What to work on → Wherever "values" appears in the records below, copy the line that holds it.

Provided entries →

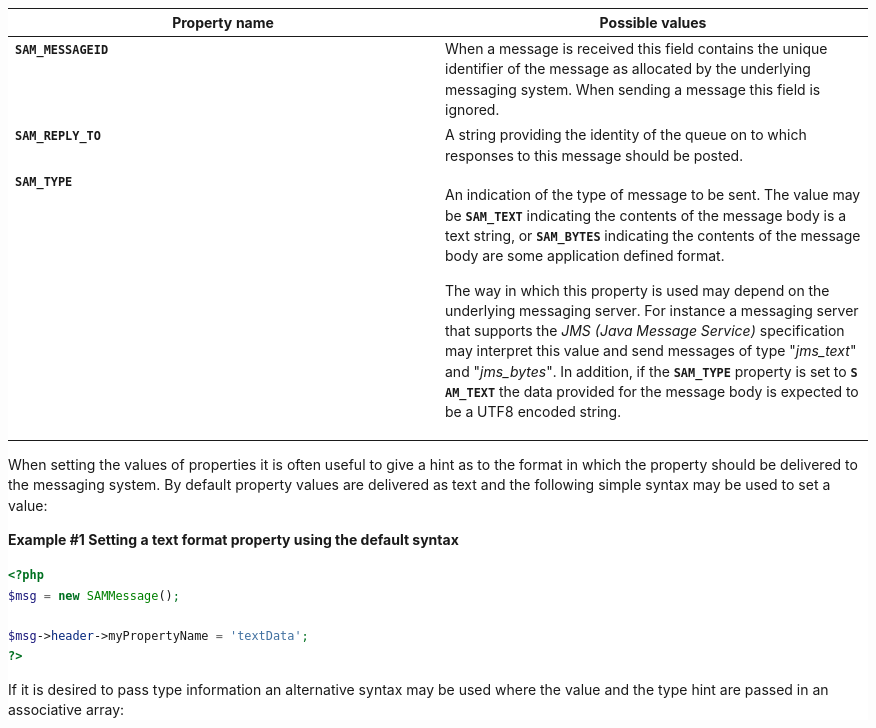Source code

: <table>
<colgroup>
<col style="width: 50%" />
<col style="width: 50%" />
</colgroup>
<thead>
<tr class="header">
<th>Property name</th>
<th>Possible values</th>
</tr>
</thead>
<tbody>
<tr class="odd">
<td><strong><code>SAM_MESSAGEID</code></strong></td>
<td>When a message is received this field contains the unique identifier of the message as allocated by the underlying messaging system. When sending a message this field is ignored.</td>
</tr>
<tr class="even">
<td><strong><code>SAM_REPLY_TO</code></strong></td>
<td>A string providing the identity of the queue on to which responses to this message should be posted.</td>
</tr>
<tr class="odd">
<td><strong><code>SAM_TYPE</code></strong></td>
<td><p>An indication of the type of message to be sent. The value may be <strong><code>SAM_TEXT</code></strong> indicating the contents of the message body is a text string, or <strong><code>SAM_BYTES</code></strong> indicating the contents of the message body are some application defined format.</p>
<p>The way in which this property is used may depend on the underlying messaging server. For instance a messaging server that supports the <em>JMS (Java Message Service)</em> specification may interpret this value and send messages of type "<em>jms_text</em>" and "<em>jms_bytes</em>". In addition, if the <strong><code>SAM_TYPE</code></strong> property is set to <strong><code>SAM_TEXT</code></strong> the data provided for the message body is expected to be a UTF8 encoded string.</p></td>
</tr>
</tbody>
</table>

When setting the values of properties it is often useful to give a hint
as to the format in which the property should be delivered to the
messaging system. By default property values are delivered as text and
the following simple syntax may be used to set a value:

**Example \#1 Setting a text format property using the default syntax**

``` php
<?php
$msg = new SAMMessage();

$msg->header->myPropertyName = 'textData';
?>
```

If it is desired to pass type information an alternative syntax may be
used where the value and the type hint are passed in an associative
array:
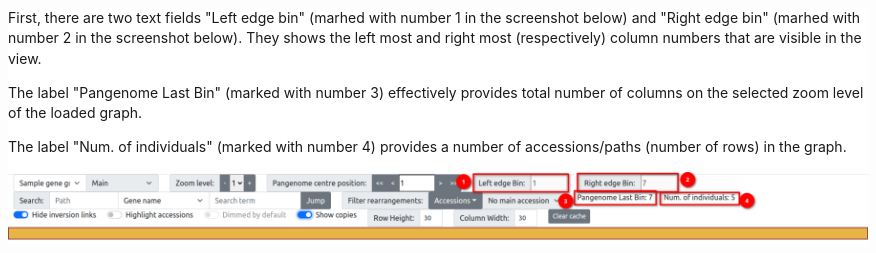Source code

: First, there are two text fields "Left edge bin" (marhed with number 1 in the screenshot below) and "Right edge bin" (marhed with number 2 in the screenshot below). They shows the left most and right most (respectively) column numbers that are visible in the view.

The label "Pangenome Last Bin" (marked with number 3) effectively provides total number of columns on the selected zoom level of the loaded graph.

The label "Num. of individuals" (marked with number 4) provides a number of accessions/paths (number of rows) in the graph.

![Information fields](images/use15_information_fields.png)
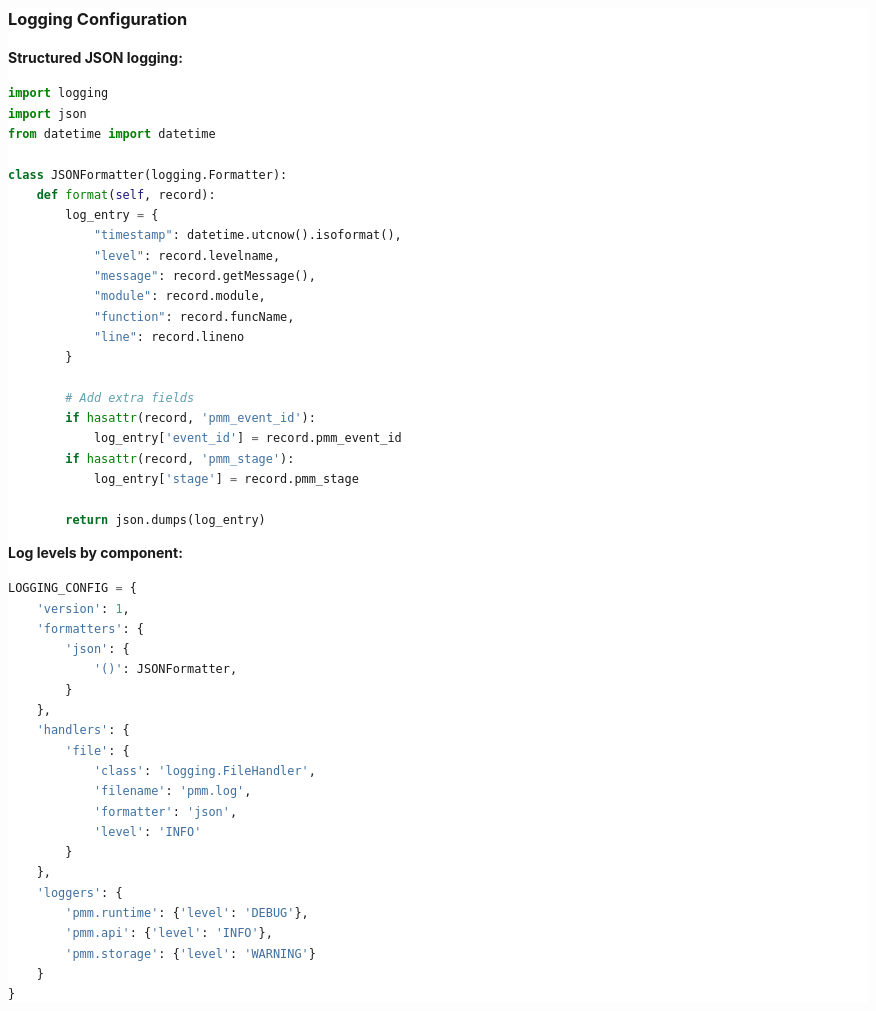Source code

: ### Logging Configuration

**Structured JSON logging:**

```python
import logging
import json
from datetime import datetime

class JSONFormatter(logging.Formatter):
    def format(self, record):
        log_entry = {
            "timestamp": datetime.utcnow().isoformat(),
            "level": record.levelname,
            "message": record.getMessage(),
            "module": record.module,
            "function": record.funcName,
            "line": record.lineno
        }

        # Add extra fields
        if hasattr(record, 'pmm_event_id'):
            log_entry['event_id'] = record.pmm_event_id
        if hasattr(record, 'pmm_stage'):
            log_entry['stage'] = record.pmm_stage

        return json.dumps(log_entry)
```

**Log levels by component:**

```python
LOGGING_CONFIG = {
    'version': 1,
    'formatters': {
        'json': {
            '()': JSONFormatter,
        }
    },
    'handlers': {
        'file': {
            'class': 'logging.FileHandler',
            'filename': 'pmm.log',
            'formatter': 'json',
            'level': 'INFO'
        }
    },
    'loggers': {
        'pmm.runtime': {'level': 'DEBUG'},
        'pmm.api': {'level': 'INFO'},
        'pmm.storage': {'level': 'WARNING'}
    }
}
```

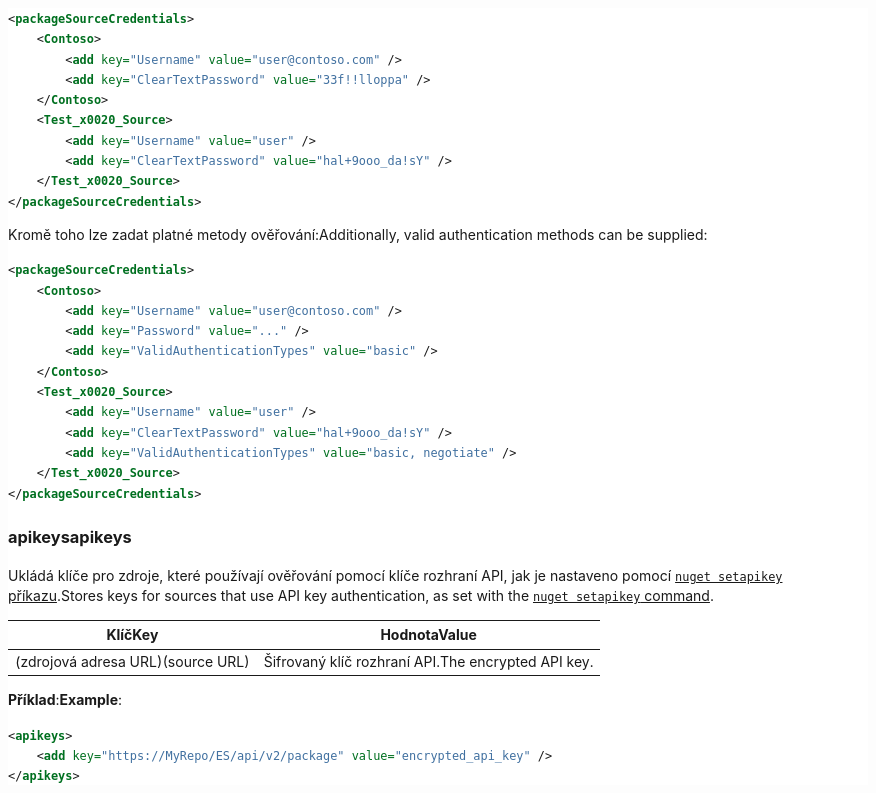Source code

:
 ```xml
<packageSourceCredentials>
    <Contoso>
        <add key="Username" value="user@contoso.com" />
        <add key="ClearTextPassword" value="33f!!lloppa" />
    </Contoso>
    <Test_x0020_Source>
        <add key="Username" value="user" />
        <add key="ClearTextPassword" value="hal+9ooo_da!sY" />
    </Test_x0020_Source>
</packageSourceCredentials>
```

<span data-ttu-id="c5c9f-206">Kromě toho lze zadat platné metody ověřování:</span><span class="sxs-lookup"><span data-stu-id="c5c9f-206">Additionally, valid authentication methods can be supplied:</span></span>

```xml
<packageSourceCredentials>
    <Contoso>
        <add key="Username" value="user@contoso.com" />
        <add key="Password" value="..." />
        <add key="ValidAuthenticationTypes" value="basic" />
    </Contoso>
    <Test_x0020_Source>
        <add key="Username" value="user" />
        <add key="ClearTextPassword" value="hal+9ooo_da!sY" />
        <add key="ValidAuthenticationTypes" value="basic, negotiate" />
    </Test_x0020_Source>
</packageSourceCredentials>
```

### <a name="apikeys"></a><span data-ttu-id="c5c9f-207">apikeys</span><span class="sxs-lookup"><span data-stu-id="c5c9f-207">apikeys</span></span>

<span data-ttu-id="c5c9f-208">Ukládá klíče pro zdroje, které používají ověřování pomocí klíče rozhraní API, jak je nastaveno pomocí [ `nuget setapikey` příkazu](../reference/cli-reference/cli-ref-setapikey.md).</span><span class="sxs-lookup"><span data-stu-id="c5c9f-208">Stores keys for sources that use API key authentication, as set with the [`nuget setapikey` command](../reference/cli-reference/cli-ref-setapikey.md).</span></span>

| <span data-ttu-id="c5c9f-209">Klíč</span><span class="sxs-lookup"><span data-stu-id="c5c9f-209">Key</span></span> | <span data-ttu-id="c5c9f-210">Hodnota</span><span class="sxs-lookup"><span data-stu-id="c5c9f-210">Value</span></span> |
| --- | --- |
| <span data-ttu-id="c5c9f-211">(zdrojová adresa URL)</span><span class="sxs-lookup"><span data-stu-id="c5c9f-211">(source URL)</span></span> | <span data-ttu-id="c5c9f-212">Šifrovaný klíč rozhraní API.</span><span class="sxs-lookup"><span data-stu-id="c5c9f-212">The encrypted API key.</span></span> |

<span data-ttu-id="c5c9f-213">**Příklad**:</span><span class="sxs-lookup"><span data-stu-id="c5c9f-213">**Example**:</span></span>

```xml
<apikeys>
    <add key="https://MyRepo/ES/api/v2/package" value="encrypted_api_key" />
</apikeys>
```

Solution →
<th>Possible values</th>
When setting the values of properties it is often useful to give a hint
messaging system. By default property values are delivered as text and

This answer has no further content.